The reading process requires the help of a serial-to-parallel conversion circuit:

image-20230531220334777



5.1.6. Understand the disk array RAID0-5 (to improve system performance and reliability of disk storage)

The main purpose of the disk array is to improve system performance and reliability of disk storage.

image-20230531220424287

Redundant array of disks: Logically adjacent data is actually placed in different levels, and parallel access can be performed at this time.

  • It is also the idea of ​​​​segmented storage in different blocks.

RAID0 : Data cannot be recovered if some sectors are damaged. There is no fault tolerance.

image-20230531220515562

image-20230531220809175

Through software processing, the original logical disks can be managed as four physical disks, which can make the entire disk system read and write faster.

The problem that arises:

  • No redundancy: There is no extra space to store a backup copy of data. If a bit goes wrong, it will be permanently lost.
  • No check: If there is an error in one of the consecutive bits, there is a problem, and the check cannot be performed.

RAID1 : mirrored disk array

Solution: A more secure disk array can be used. A copy of data is stored on each physical disk. At this time, there is redundancy but a verification function, and the relative cost is to waste half of the storage space. 1:1

image-20230531221138857

RAID2 : To improve the further utilization of the disk, several logically adjacent bits are scattered and stored in four physical disks, and several disks are added at the same time to save the 3bit Hamming check code corresponding to 4bit to correct a bit error and recover . 4:3

image-202 30531221229889

RAID3-5 : other strategies. The further back, the higher the reliability and the safer.

In order to increase the reliability and parallel access capability, the commercial level often uses this kind of redundant array of disks to improve the performance and reliability of the disk system.

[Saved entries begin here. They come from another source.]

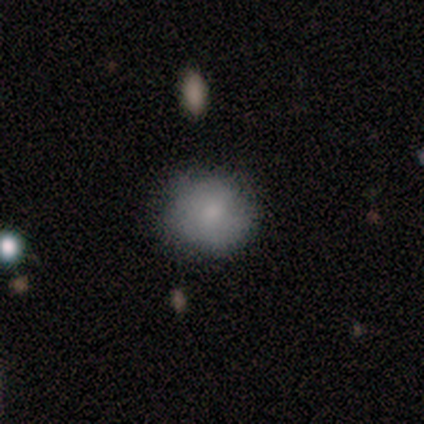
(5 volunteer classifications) smooth 80%, star or artifact 20%, featured or disk 0%. Down the decision tree: how rounded — round (100%); merging — none (100%).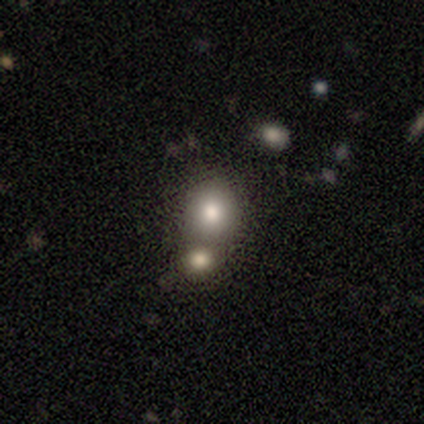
Smooth or featured?
  - smooth: 81% *
  - star or artifact: 10%
  - featured or disk: 9%
How rounded?
  - round: 77% *
  - in between: 23%
  - cigar-shaped: 0%
Merging?
  - merger: 46% *
  - none: 26%
  - minor disturbance: 3%
  - major disturbance: 0%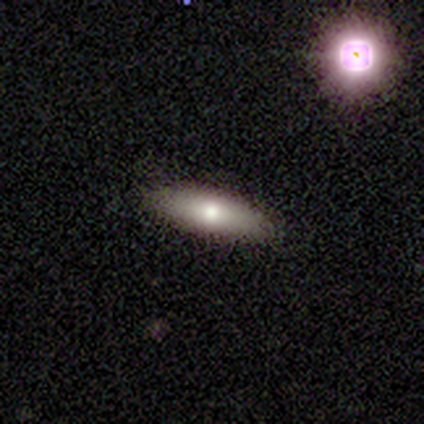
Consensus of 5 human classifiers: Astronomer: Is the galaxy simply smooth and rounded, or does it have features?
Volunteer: smooth — 100%.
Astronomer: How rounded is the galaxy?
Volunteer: cigar-shaped — 80%.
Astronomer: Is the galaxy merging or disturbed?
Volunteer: none — 100%.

A small summary is as follows :

image-20230531221417125


Summary review

image-20230531221511658


5.2, SSD solid state drive

The probability of multiple-choice questions appearing in 2023 is very high.

image-20230611144847762


5.2.1. Mechanical HDD VS SSD

The data stored in the mechanical hard disk is based on the magnetic material on the small disk surface to record binary 0 and 1; the solid-state hard disk storage medium is based on flash memory technology (the same is true for U disk).

image-20230611153538957

  • Each black block in the solid state drive is a flash memory chip.

5.2.2 Composition of SSD

The logical address is sent through the IO bus, and then mapped to the corresponding physical address through the flash translation layer. The flash translation layer does the work of address translation.

image-20230611153610464

Then dig deep into the internal structure of the flash memory chip. A flash memory chip is composed of several data blocks, and the size of a block is 16KB-512KB.

image-20230611153622378

Each block can be disassembled into pages, each page size is 512B-4KB.

image-20230611153632294

Note: The system reads and writes the SSD in units of pages. Read/write one page at a time.

  • For disks, one read and write corresponds to one block or sector. A page of a solid-state drive is equivalent to a sector of a disk. A block of a solid-state drive is equivalent to a track. Instead, a track contains multiple sectors.

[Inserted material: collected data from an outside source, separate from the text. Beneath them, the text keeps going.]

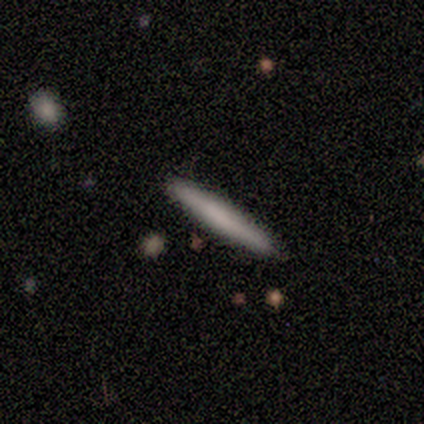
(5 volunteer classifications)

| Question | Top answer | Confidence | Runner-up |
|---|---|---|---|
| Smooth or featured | smooth | 80% | featured or disk (20%) |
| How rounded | cigar-shaped | 100% | — |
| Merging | none | 100% | — |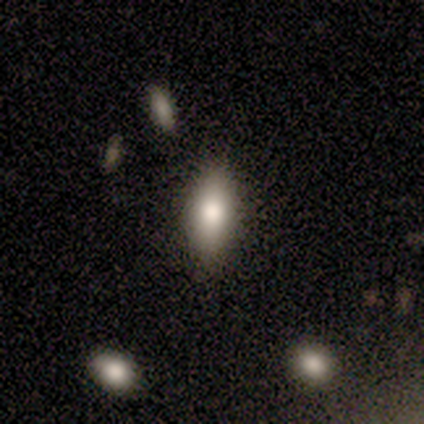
smooth_or_featured: smooth (p=0.81) [alt: featured or disk p=0.16]
how_rounded: in between (p=0.86) [alt: cigar-shaped p=0.11]
merging: none (p=0.88) [alt: minor disturbance p=0.07]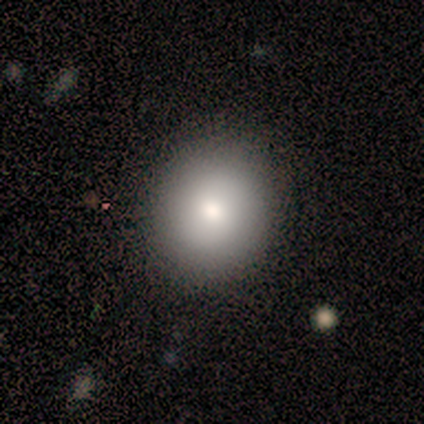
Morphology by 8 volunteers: smooth 88%, star or artifact 12%, featured or disk 0%. Down the decision tree: how rounded — round (57%); merging — none (100%).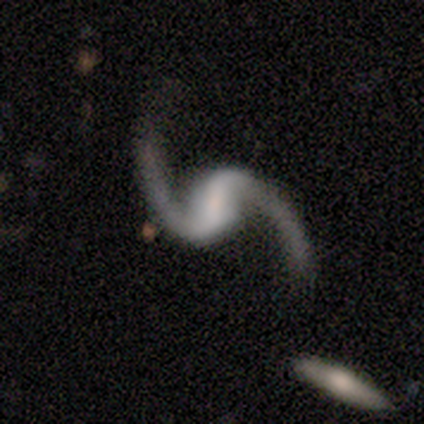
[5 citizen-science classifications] Volunteers were most divided on "bar": weak: 60%, strong: 20%, no: 20%. More confident: smooth or featured — featured or disk (100%); edge-on disk — no (100%); spiral arms — yes (100%); spiral winding — loose (100%); spiral arm count — 2 (80%); merging — none (80%); bulge size — small (60%).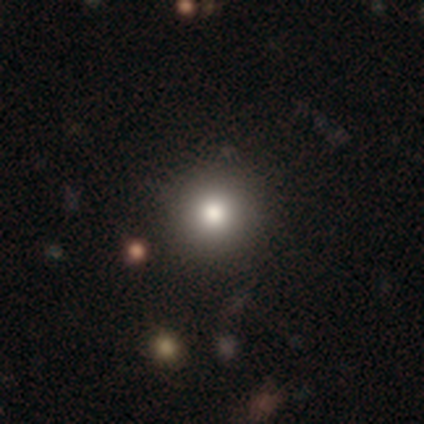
This appears to be a smooth galaxy with no disk features (86%) that is round (100%). Merging: none (47%).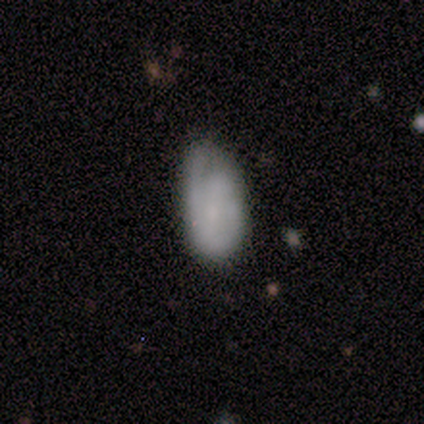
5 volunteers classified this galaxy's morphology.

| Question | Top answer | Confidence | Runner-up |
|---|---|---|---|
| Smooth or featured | smooth | 60% | featured or disk (20%) |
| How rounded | in between | 100% | — |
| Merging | minor disturbance | 50% | none (25%) |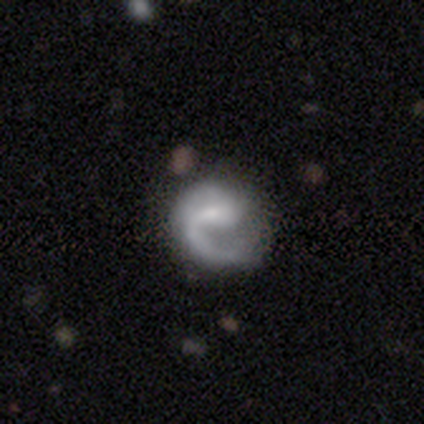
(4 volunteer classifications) Smooth or featured: featured or disk — 75% (smooth — 25%)
Edge-on disk: no — 100%
Bar: no — 67% (weak — 33%)
Spiral arms: yes — 100%
Spiral winding: loose — 67% (medium — 33%)
Spiral arm count: 1 — 67% (2 — 33%)
Bulge size: small — 100%
Merging: none — 75% (minor disturbance — 25%)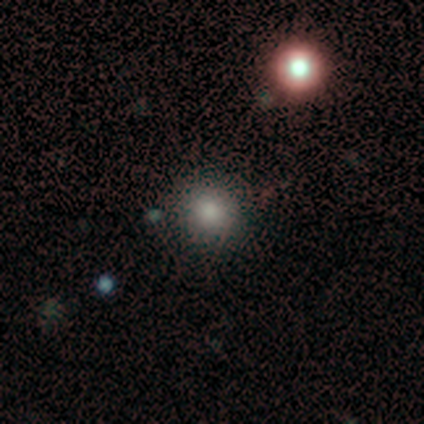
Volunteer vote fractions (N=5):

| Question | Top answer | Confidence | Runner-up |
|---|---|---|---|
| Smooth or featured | smooth | 100% | — |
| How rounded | round | 100% | — |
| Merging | none | 80% | merger (20%) |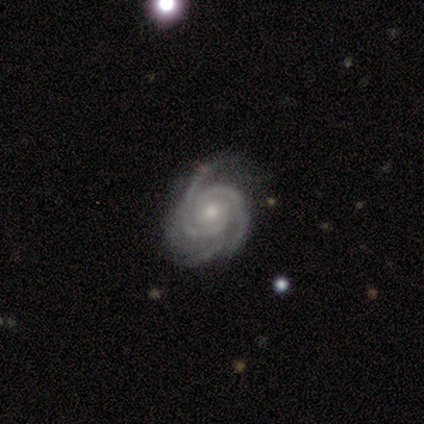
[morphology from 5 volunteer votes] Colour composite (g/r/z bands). It shows a featured or disk galaxy (100%) with no bar (75%), 2 (100%) tight (67%) spiral arms (75%) and a moderate central bulge (50%, tied with small). Merging: minor disturbance (80%).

5.2.3. Read/write characteristics

image-20230611153946746

For one of the characteristics : the solid state drive will be erased in block units, and each page in the erased block can be written once and read unlimited times.

If several pages are written in a block, then it is not allowed to modify those pages, unless the entire block is erased before it can be rewritten.

If I only want to rewrite one page, do I need to erase the whole block? In fact, the SSD will write the specified page except that page into other blocks, that is, copy it to another block first, then write a new page into another block, and then erase the original block. Just remove it.

  • Relative to this time, the flash translation layer will re-map a new physical address for the specified logical block number, that is, the new block.

image-20230611154008828

Due to this feature, the SSD reads fast and writes slowly.


5.2.4. Wear Leveling Technology

The difference between mechanical hard disk and solid-state hard disk positioning : solid-state hard disk is quickly positioned through the circuit; mechanical hard disk is rotated by moving the magnetic arm.

  • Solid state drives support random access, and access to any address takes the same time. And if the physical address of the mechanical hard disk is far away from the magnetic arm, it needs to be moved and rotated.

Disadvantages of solid-state drives : If you frequently erase and rewrite on a block, it will cause damage.

image-20230611154044100

According to this shortcoming, there is a solution: wear leveling technology . That is to find a way to evenly distribute the erasure on each block to improve the service life. For data blocks with more reads and fewer writes, the data can be migrated to older blocks. The main reason is that there are more reads and fewer writes, so there is little need for erasing.

  • It will monitor how many times each block is read/written in the background, and perform appropriate migration according to actual needs.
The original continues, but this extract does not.